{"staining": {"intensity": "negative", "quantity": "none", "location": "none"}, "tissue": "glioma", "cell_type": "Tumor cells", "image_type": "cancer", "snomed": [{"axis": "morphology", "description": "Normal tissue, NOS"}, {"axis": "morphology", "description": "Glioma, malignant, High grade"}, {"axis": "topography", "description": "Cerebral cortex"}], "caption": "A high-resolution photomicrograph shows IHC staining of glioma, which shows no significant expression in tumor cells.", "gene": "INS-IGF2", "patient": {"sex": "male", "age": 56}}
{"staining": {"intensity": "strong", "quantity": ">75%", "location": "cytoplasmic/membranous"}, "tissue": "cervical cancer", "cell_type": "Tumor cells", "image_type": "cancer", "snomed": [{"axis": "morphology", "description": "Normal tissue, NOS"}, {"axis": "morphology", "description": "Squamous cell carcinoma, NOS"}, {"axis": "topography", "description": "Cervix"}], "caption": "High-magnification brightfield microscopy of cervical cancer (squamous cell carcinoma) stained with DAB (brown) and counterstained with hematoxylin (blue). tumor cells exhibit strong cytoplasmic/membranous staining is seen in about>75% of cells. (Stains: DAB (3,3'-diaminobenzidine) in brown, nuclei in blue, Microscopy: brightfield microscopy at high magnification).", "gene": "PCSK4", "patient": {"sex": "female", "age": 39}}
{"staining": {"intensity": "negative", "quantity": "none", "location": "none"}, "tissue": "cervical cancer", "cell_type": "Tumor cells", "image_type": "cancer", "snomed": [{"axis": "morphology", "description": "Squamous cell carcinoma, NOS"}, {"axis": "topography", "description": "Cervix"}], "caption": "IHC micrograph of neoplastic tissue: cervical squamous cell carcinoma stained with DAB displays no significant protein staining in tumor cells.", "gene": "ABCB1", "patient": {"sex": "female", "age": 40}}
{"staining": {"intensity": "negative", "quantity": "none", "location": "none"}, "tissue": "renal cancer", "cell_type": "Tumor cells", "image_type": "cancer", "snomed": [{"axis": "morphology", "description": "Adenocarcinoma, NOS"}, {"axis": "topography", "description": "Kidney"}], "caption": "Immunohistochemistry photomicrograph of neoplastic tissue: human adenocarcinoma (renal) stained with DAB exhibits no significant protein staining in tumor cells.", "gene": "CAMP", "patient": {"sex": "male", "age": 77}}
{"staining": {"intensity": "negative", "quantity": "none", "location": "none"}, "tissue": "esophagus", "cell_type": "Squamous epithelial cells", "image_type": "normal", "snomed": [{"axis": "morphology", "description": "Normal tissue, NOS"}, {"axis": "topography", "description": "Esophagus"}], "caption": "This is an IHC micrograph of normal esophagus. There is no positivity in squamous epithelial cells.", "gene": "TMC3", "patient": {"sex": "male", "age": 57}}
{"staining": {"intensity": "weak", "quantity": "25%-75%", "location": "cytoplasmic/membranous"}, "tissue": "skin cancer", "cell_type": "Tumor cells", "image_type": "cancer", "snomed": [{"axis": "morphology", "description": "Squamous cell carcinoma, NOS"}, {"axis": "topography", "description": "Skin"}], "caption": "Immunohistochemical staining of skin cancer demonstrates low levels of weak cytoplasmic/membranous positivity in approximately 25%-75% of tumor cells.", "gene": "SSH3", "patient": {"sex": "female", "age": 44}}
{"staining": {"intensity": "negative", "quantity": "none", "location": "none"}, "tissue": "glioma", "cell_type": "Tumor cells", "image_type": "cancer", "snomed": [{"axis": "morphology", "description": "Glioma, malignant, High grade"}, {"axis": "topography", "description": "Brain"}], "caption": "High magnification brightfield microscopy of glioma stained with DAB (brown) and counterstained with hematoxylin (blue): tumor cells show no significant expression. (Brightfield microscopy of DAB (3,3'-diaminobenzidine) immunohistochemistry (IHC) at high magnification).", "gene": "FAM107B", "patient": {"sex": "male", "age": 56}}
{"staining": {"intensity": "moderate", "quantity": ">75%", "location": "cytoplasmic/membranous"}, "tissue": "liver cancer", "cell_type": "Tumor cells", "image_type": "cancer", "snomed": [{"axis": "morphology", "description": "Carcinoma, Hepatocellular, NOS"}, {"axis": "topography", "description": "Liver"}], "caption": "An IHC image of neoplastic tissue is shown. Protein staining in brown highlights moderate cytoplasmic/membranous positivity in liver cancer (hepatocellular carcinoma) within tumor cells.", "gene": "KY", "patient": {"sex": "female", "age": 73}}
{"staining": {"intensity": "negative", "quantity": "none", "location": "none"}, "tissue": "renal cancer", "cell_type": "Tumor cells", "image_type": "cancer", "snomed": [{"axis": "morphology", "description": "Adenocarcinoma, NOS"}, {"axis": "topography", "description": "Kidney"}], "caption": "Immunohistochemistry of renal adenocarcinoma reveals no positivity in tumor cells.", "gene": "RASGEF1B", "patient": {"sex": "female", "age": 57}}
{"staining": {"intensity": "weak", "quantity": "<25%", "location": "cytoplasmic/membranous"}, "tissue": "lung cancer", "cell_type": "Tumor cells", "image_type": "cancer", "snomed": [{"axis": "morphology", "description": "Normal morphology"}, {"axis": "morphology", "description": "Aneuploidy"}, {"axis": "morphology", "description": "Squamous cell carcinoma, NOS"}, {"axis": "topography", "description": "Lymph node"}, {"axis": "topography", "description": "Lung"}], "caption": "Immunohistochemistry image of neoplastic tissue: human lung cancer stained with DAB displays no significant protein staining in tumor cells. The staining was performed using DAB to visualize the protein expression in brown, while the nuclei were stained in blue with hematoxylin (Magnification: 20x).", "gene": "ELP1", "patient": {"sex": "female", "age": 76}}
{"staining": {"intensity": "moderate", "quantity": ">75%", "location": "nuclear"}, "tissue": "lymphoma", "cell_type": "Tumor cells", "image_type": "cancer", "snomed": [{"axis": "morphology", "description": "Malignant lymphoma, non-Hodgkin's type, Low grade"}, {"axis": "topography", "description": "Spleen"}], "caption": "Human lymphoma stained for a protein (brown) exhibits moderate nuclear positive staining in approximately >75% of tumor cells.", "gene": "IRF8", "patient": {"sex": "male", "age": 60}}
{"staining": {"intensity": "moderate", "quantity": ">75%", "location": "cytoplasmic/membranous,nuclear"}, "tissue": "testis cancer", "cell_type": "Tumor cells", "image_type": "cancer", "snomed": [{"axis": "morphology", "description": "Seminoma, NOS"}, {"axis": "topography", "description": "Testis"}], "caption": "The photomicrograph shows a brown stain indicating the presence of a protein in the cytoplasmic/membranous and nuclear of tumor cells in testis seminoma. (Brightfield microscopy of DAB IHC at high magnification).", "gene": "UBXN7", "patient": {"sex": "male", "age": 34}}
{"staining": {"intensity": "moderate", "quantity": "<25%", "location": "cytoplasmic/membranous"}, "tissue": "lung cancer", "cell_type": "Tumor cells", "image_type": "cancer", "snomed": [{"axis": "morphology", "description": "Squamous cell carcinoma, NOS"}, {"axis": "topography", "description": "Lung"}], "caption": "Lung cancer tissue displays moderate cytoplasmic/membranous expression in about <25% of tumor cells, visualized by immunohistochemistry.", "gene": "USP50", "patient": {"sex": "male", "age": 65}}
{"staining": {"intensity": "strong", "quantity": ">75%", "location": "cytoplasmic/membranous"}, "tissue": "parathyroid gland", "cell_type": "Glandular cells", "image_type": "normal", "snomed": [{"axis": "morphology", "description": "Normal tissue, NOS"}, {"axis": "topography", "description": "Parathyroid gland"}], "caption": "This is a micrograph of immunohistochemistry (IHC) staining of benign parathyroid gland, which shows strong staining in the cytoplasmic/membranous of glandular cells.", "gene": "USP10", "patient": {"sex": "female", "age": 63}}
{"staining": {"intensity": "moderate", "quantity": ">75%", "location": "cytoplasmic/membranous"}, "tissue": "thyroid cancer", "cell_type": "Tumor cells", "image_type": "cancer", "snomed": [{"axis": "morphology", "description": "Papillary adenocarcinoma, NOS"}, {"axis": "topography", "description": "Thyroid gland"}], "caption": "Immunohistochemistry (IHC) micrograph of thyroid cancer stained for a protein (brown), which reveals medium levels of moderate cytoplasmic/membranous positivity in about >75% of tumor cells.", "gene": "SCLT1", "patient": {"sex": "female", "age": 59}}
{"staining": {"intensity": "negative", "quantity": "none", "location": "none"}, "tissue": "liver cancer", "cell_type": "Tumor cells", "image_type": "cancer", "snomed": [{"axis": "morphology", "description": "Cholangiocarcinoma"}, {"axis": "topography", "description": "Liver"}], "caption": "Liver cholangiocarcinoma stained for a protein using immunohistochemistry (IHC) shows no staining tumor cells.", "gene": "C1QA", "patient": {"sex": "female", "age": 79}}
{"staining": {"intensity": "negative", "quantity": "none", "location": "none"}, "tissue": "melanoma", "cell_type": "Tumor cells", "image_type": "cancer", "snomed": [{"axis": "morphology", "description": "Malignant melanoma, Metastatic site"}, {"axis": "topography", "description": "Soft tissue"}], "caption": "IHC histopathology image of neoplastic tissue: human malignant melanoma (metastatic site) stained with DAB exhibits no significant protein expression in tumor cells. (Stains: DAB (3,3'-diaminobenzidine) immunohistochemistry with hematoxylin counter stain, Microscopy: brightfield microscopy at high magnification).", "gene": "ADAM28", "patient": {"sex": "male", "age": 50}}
+===+
Work instructions
Return only the lines between the one holding "of renal adenocarcinoma" and the one holding "tissue: human lung", inclusive, exactly as they appear above.

Answer to this task
{"staining": {"intensity": "negative", "quantity": "none", "location": "none"}, "tissue": "renal cancer", "cell_type": "Tumor cells", "image_type": "cancer", "snomed": [{"axis": "morphology", "description": "Adenocarcinoma, NOS"}, {"axis": "topography", "description": "Kidney"}], "caption": "Immunohistochemistry of renal adenocarcinoma reveals no positivity in tumor cells.", "gene": "RASGEF1B", "patient": {"sex": "female", "age": 57}}
{"staining": {"intensity": "weak", "quantity": "<25%", "location": "cytoplasmic/membranous"}, "tissue": "lung cancer", "cell_type": "Tumor cells", "image_type": "cancer", "snomed": [{"axis": "morphology", "description": "Normal morphology"}, {"axis": "morphology", "description": "Aneuploidy"}, {"axis": "morphology", "description": "Squamous cell carcinoma, NOS"}, {"axis": "topography", "description": "Lymph node"}, {"axis": "topography", "description": "Lung"}], "caption": "Immunohistochemistry image of neoplastic tissue: human lung cancer stained with DAB displays no significant protein staining in tumor cells. The staining was performed using DAB to visualize the protein expression in brown, while the nuclei were stained in blue with hematoxylin (Magnification: 20x).", "gene": "ELP1", "patient": {"sex": "female", "age": 76}}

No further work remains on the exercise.